While most of the business-critical enterprise systems support multi-user systems, the ability to manage resource allocation to several thousand tenants within a public cloud environment is a very different animal.  Most enterprise software providers are tossing virtualization at this problem, hoping that the ability to have another system manage the allocation and de-allocation of resources will save them from having to both re-architect and redevelop their existing code base to support native multitenancy.  Perhaps this will jeopardize backward compatibility to introduce new problems, such as stability.

Elastic scalability is another problem that will be touchy for big enterprise software to solve.  Most enterprise systems are not designed to automatically seek out and allocate more resources as needed to support the tenants’ requirements.  Most enterprise software providers have a predetermined set of users that they are authorized to support, and a pre-defined hardware configuration to support a static number of users.

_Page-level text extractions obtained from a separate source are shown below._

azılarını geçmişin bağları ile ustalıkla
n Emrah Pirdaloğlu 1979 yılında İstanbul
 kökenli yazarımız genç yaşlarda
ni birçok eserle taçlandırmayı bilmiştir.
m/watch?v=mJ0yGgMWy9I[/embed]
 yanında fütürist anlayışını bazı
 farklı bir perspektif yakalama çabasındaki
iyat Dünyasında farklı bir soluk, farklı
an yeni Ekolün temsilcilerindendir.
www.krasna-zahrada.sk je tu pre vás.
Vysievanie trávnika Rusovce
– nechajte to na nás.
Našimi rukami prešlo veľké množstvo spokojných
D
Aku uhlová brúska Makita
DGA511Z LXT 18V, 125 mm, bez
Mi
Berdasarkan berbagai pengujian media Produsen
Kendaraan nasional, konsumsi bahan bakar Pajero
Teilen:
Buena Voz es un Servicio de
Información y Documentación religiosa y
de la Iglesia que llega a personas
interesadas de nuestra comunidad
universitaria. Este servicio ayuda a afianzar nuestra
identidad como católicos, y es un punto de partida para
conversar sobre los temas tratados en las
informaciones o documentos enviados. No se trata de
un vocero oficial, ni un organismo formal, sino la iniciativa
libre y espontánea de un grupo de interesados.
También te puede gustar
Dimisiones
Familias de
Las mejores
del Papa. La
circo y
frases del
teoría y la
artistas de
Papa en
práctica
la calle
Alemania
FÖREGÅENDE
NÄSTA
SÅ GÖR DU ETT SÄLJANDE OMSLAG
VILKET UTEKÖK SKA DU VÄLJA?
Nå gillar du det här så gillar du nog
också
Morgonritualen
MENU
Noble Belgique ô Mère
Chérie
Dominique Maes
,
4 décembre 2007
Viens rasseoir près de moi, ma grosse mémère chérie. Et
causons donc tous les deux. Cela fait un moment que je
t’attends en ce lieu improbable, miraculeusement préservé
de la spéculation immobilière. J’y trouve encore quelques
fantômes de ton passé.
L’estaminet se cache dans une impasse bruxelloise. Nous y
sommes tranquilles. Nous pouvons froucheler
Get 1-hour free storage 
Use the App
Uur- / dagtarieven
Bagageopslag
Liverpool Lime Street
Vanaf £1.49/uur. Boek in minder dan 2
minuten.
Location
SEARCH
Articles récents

As most who have built public cloud-based systems know, the ability to auto- or self provision is an underlying value of cloud computing, but at the same time, it’s a truly hard problem to solve.  If big enterprise software thinks this is about porting their software to cloud-based platform clones, they have another think coming.  The ability to support elasticity is something that needs to be addressed at both the platform, and the application levels.  The older those systems are, the more the degree of difficulty goes up.

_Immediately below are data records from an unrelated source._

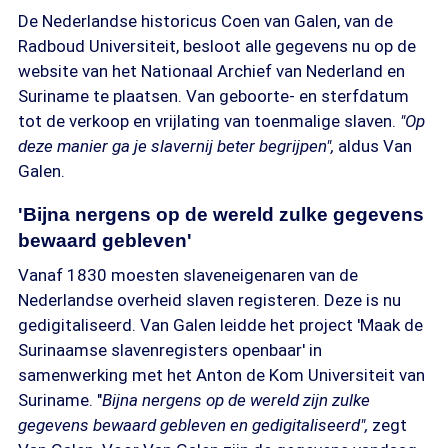
De Nederlandse historicus Coen van Galen, van de
Radboud Universiteit, besloot alle gegevens nu op de
website van het Nationaal Archief van Nederland en
Suriname te plaatsen. Van geboorte- en sterfdatum
tot de verkoop en vrijlating van toenmalige slaven.
"Op
deze manier ga je slavernij beter begrijpen",
aldus Van
Galen.
'Bijna nergens op de wereld zulke gegevens
bewaard gebleven'
Vanaf 1830 moesten slaveneigenaren van de
Nederlandse overheid slaven registeren. Deze is nu
gedigitaliseerd. Van Galen leidde het project 'Maak de
Surinaamse slavenregisters openbaar' in
samenwerking met het Anton de Kom Universiteit van
Suriname. "
Bijna nergens op de wereld zijn zulke
gegevens bewaard gebleven en gedigitaliseerd",
zegt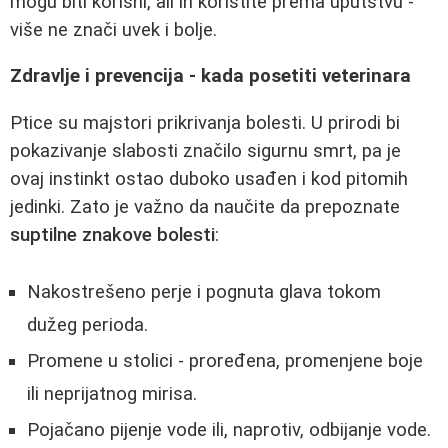
mogu biti korisni, ali ih koristite prema uputstvu -
više ne znači uvek i bolje.
Zdravlje i prevencija - kada posetiti veterinara
Ptice su majstori prikrivanja bolesti. U prirodi bi
pokazivanje slabosti značilo sigurnu smrt, pa je
ovaj instinkt ostao duboko usađen i kod pitomih
jedinki. Zato je važno da naučite da prepoznate
suptilne znakove bolesti
:
Nakostrešeno perje i pognuta glava tokom
dužeg perioda.
Promene u stolici - proređena, promenjene boje
ili neprijatnog mirisa.
Pojačano pijenje vode ili, naprotiv, odbijanje vode.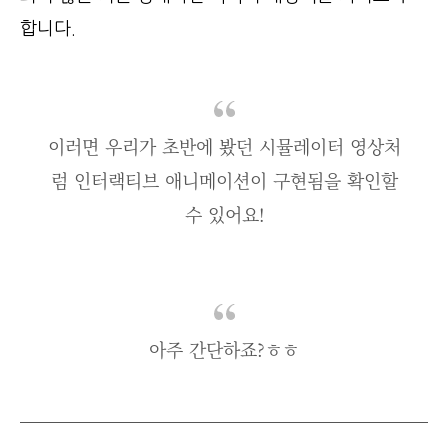
합니다.
이러면 우리가 초반에 봤던 시뮬레이터 영상처
럼 인터랙티브 애니메이션이 구현됨을 확인할
수 있어요!
아주 간단하죠?ㅎㅎ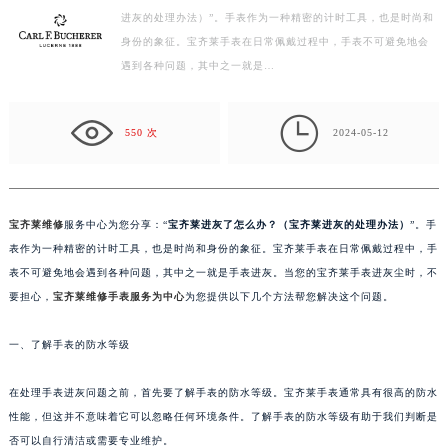
进灰的处理办法）”。手表作为一种精密的计时工具，也是时尚和
扬州市邗江区国展路29号星耀天地写字楼1号楼18层1803室（需提前预约）
身份的象征。宝齐莱手表在日常佩戴过程中，手表不可避免地会
盐城市盐都区世纪大道5号盐城金融城写字楼1号楼16层1604室（需提前预约）
遇到各种问题，其中之一就是…
泰州市海陵区永定东路399号置地商务中心东塔写字楼（华润万象城）17层1706室（需提前预约）
宁波市江北区大闸南路500号来福士广场办公楼20层2009室（需提前预约）

杭州市上城区钱江路1366号华润大厦写字楼A座5层503-5室（需提前预约）
550 次
2024-05-12
金华市金东区东市南街777号金华万达广场写字楼4号楼22层2209室（需提前预约）
绍兴市越城区胜利东路379号世茂天际中心写字楼8层805室（需提前预约）
嘉兴市南湖区广益路705号嘉兴世界贸易中心写字楼A座13层1304室（需提前预约）
宝齐莱维修
服务中心为您分享：“
宝齐莱进灰了怎么办？（宝齐莱进灰的处理办法）
”。手
南昌市红谷滩新区红谷中大道998号绿地双子塔（中央广场）A1座办公楼14层07室（需提前预约）
表作为一种精密的计时工具，也是时尚和身份的象征。宝齐莱手表在日常佩戴过程中，手
济南市历下区经十路11111号华润中心写字楼（万象城）15层1508室（需提前预约）
表不可避免地会遇到各种问题，其中之一就是手表进灰。当您的宝齐莱手表进灰尘时，不
要担心，
宝齐莱维修手表服务为中心
为您提供以下几个方法帮您解决这个问题。
广州市天河区天河路230号万菱汇国际中心写字楼A塔7层704室（需提前预约）
广州市越秀区环市东路371-375号世界贸易中心大厦南塔写字楼15层07室（需提前预约）
一、了解手表的防水等级
深圳市罗湖区深南东路5001号华润大厦写字楼17层1701室（需提前预约）
惠州市惠城区江北文昌一路7号华贸大厦写字楼1座30层05室（需提前预约）
在处理手表进灰问题之前，首先要了解手表的防水等级。宝齐莱手表通常具有很高的防水
厦门市思明区湖滨东路95号华润大厦写字楼B座11层1104室（需提前预约）
性能，但这并不意味着它可以忽略任何环境条件。了解手表的防水等级有助于我们判断是
福州市鼓楼区五四路128-1号恒力城写字楼15层03室（需提前预约）
否可以自行清洁或需要专业维护。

What should enterprise IT do?

Question the provider on what’s in their new cloud computing package.  While some may have indeed spent the time and money to build a true cloud computing offering, most are employing technological band aids, such as misusing virtualization, even allocating applications by adding new physical hardware to the data center (not kidding).

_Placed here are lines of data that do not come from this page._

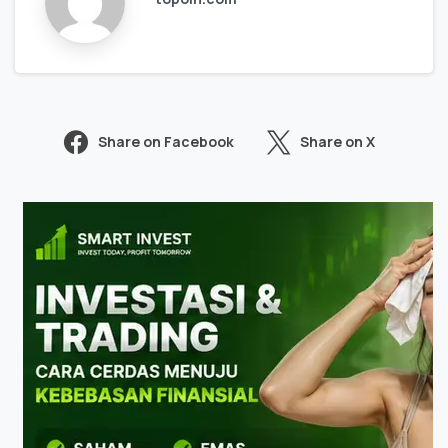
Share on Facebook
Share on X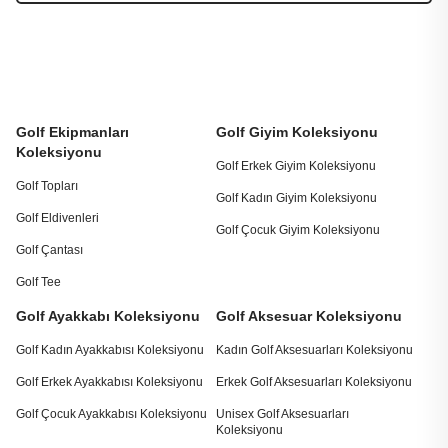
Golf Ekipmanları
Golf Giyim Koleksiyonu
Koleksiyonu
Golf Erkek Giyim Koleksiyonu
Golf Topları
Golf Kadın Giyim Koleksiyonu
Golf Eldivenleri
Golf Çocuk Giyim Koleksiyonu
Golf Çantası
Golf Tee
Golf Ayakkabı Koleksiyonu
Golf Aksesuar Koleksiyonu
Golf Kadın Ayakkabısı Koleksiyonu
Kadın Golf Aksesuarları Koleksiyonu
Golf Erkek Ayakkabısı Koleksiyonu
Erkek Golf Aksesuarları Koleksiyonu
Golf Çocuk Ayakkabısı Koleksiyonu
Unisex Golf Aksesuarları
Koleksiyonu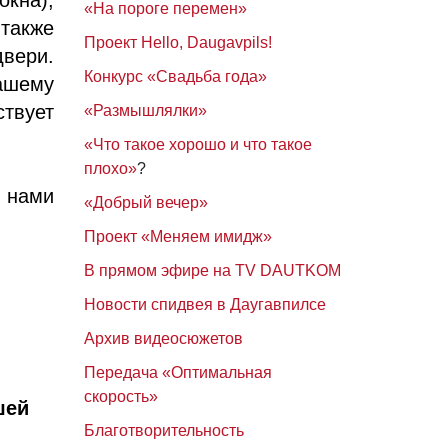
«На пороге перемен»
также
Проект Hello, Daugavpils!
вери.
Конкурс «Свадьба года»
ашему
твует
«Размышлялки»
«Что такое хорошо и что такое
плохо»
?
с нами
«Добрый вечер»
Проект «Меняем имидж»
В прямом эфире на TV DAUTKOM
Новости спидвея в Даугавпилсе
Архив видеосюжетов
Передача «Оптимальная
скорость»
шей
Благотворительность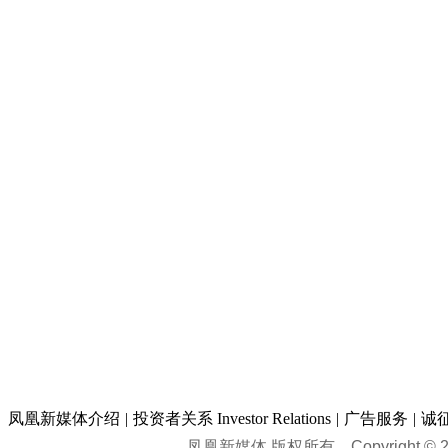
凤凰新媒体介绍
|
投资者关系 Investor Relations
|
广告服务
|
诚
凤凰新媒体 版权所有
Copyright © 20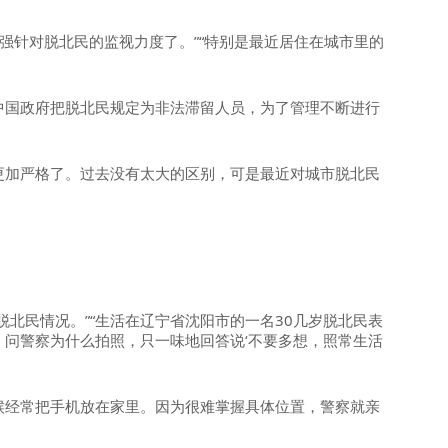
断加强针对脱北民的监视力度了。”“特别是最近居住在城市里的
中国政府把脱北民规定为非法滞留人员，为了管理不断进行
更加严格了。过去没有太大的区别，可是最近对城市脱北民
脱北民情况。”“生活在辽宁省沈阳市的一名30几岁脱北民表
问警察为什么拍照，只一味地回答说‘不要多想，照常生活
候经常把手机放在家里。因为很难掌握具体位置，警察就亲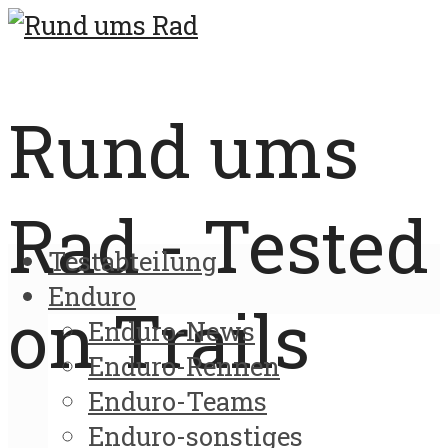
Rund ums
Rad - Tested
Testabteilung
Enduro
on Trails
Enduro-News
Enduro-Rennen
Enduro-Teams
Enduro-sonstiges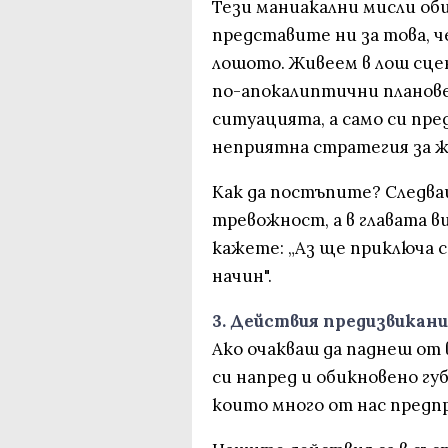
Тези маниакални мисли об
представите ни за това, 
лошото. Живеем в лош сце
по-апокалиптични планове
ситуацията, а само си пре
неприятна стратегия за 
Как да постъпите? Следва
тревожност, а в главата в
кажете: „Аз ще приключа 
начин".
3. Действия предизвикан
Ако очакваш да паднеш от
си напред и обикновено гу
които много от нас предп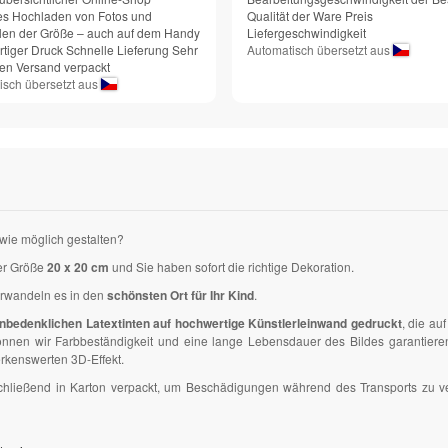
es Hochladen von Fotos und
Qualität der Ware Preis
en der Größe – auch auf dem Handy
Liefergeschwindigkeit
tiger Druck Schnelle Lieferung Sehr
Automatisch übersetzt aus
den Versand verpackt
isch übersetzt aus
wie möglich gestalten?
er Größe
20 x 20 cm
und Sie haben sofort die richtige Dekoration.
erwandeln es in den
schönsten Ort für Ihr Kind
.
nbedenklichen Latextinten auf hochwertige Künstlerleinwand gedruckt
, die a
en wir Farbbeständigkeit und eine lange Lebensdauer des Bildes garantieren. D
kenswerten 3D-Effekt.
anschließend in Karton verpackt, um Beschädigungen während des Transports zu 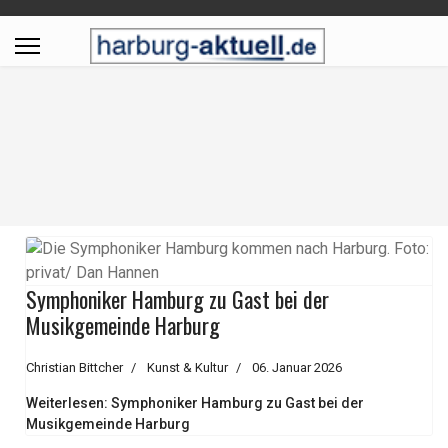
Symphoniker Hamburg zu Gast bei der
Musikgemeinde Harburg
Christian Bittcher
Kunst & Kultur
06. Januar 2026
Weiterlesen: Symphoniker Hamburg zu Gast bei der
Musikgemeinde Harburg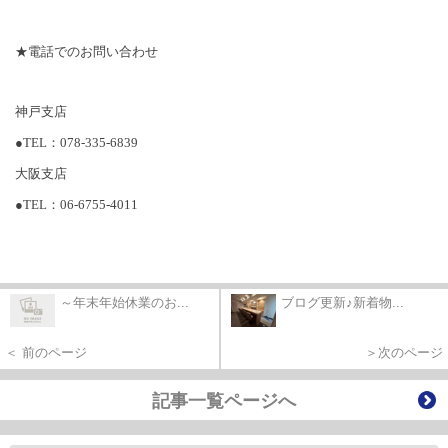
★電話でのお問い合わせ
神戸支店
●TEL
：
078-335-6839
大阪支店
●TEL：06-6755-4011
～年末年始休業のお...
ブログ更新♪新着物...
＜ 前のページ
＞次のページ
記事一覧ページへ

Also, make sure you test the cloud-based offering for its ability to support an increasing number of tenants.  Check out its ability to scale to support a dramatic and temporary increase in processing loads, such as end-of-month and end-of-year processing.  Finally, make sure to understand the costing models.  I suspect a few enterprise software cloud computing offerings will actually be more costly than leveraging the on-premise version, and that’s a big bowl of wrong.

What should enterprise software providers do?

Do it right the first time.  While budgetary pressures as well as the “need for speed” to the cloud may put the stress on you to cut corners, the reality is that this is your core business moving forward.  So, take the time to figure this out, even if it requires the re-architecture and re-development of your core system as it moves to the cloud.  It could take a long time and cost a pile of money.  However, the alternative is to release a poorly designed cloud platform that could easily kill your business.

This means rethinking technology, sales models, even the people who currently build the product.  Most should be doing a complete re-boot of the technology, but I suspect that most will attempt to drive forward carrying as much of the old baggage as they can.  They will die the death of a thousand cuts.

This wave is coming.  Unfortunately, I can’t reach directly into the minds of those in charge of the larger enterprise software companies and get them to think correctly about moving to cloud computing.  Ultimately, the one hurt most in this game will be those in enterprise IT, who can be loyal to existing larger enterprise software players to a fault.